:: EXERCISE INPUT ::
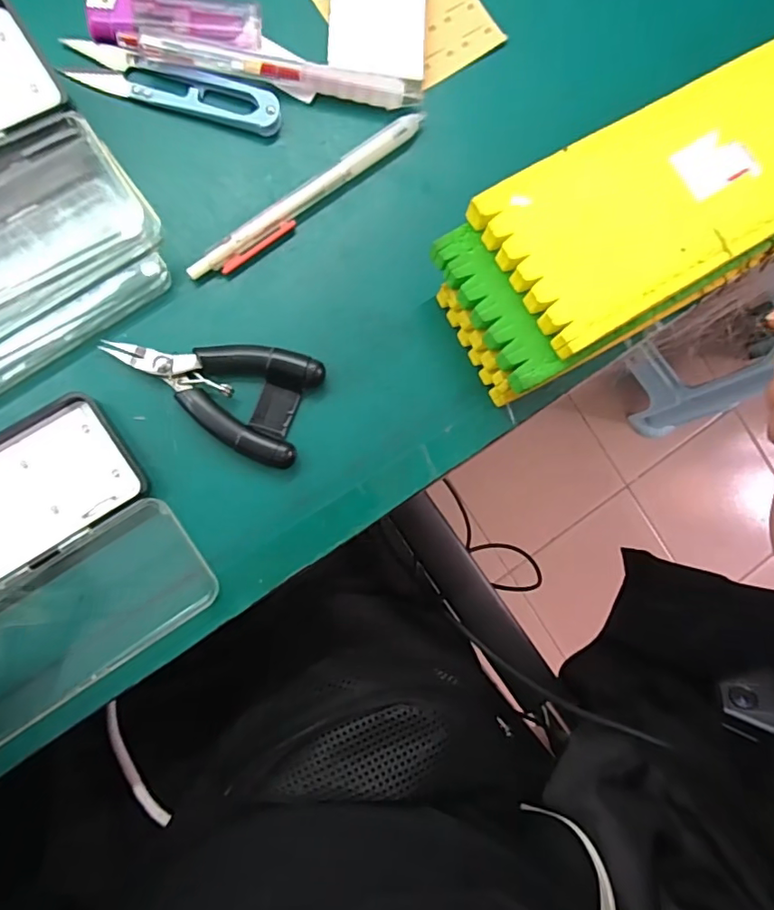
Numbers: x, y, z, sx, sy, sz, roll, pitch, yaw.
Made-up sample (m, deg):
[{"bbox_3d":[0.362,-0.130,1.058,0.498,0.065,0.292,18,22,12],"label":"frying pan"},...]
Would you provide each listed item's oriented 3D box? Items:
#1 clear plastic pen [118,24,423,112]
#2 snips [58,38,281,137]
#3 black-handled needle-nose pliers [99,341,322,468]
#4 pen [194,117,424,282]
[{"bbox_3d":[-0.053,-0.187,0.264,0.140,0.011,0.013,6,86,-9],"label":"clear plastic pen"},{"bbox_3d":[-0.102,-0.176,0.260,0.101,0.011,0.025,15,85,-8],"label":"snips"},{"bbox_3d":[-0.080,-0.032,0.251,0.090,0.015,0.052,19,84,-8],"label":"black-handled needle-nose pliers"},{"bbox_3d":[-0.038,-0.128,0.266,0.137,0.011,0.013,-40,93,-9],"label":"pen"}]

:: WHAT YOU SHOULD DO ::
An exact copy of the lines above, from the first through the line that holds "#3 black-handled needle-nose", is what is needed; leave the pictures out.

:: SOLUTION BELOW ::
Numbers: x, y, z, sx, sy, sz, roll, pitch, yaw.
Made-up sample (m, deg):
[{"bbox_3d":[0.362,-0.130,1.058,0.498,0.065,0.292,18,22,12],"label":"frying pan"},...]
Would you provide each listed item's oriented 3D box? Items:
#1 clear plastic pen [118,24,423,112]
#2 snips [58,38,281,137]
#3 black-handled needle-nose pliers [99,341,322,468]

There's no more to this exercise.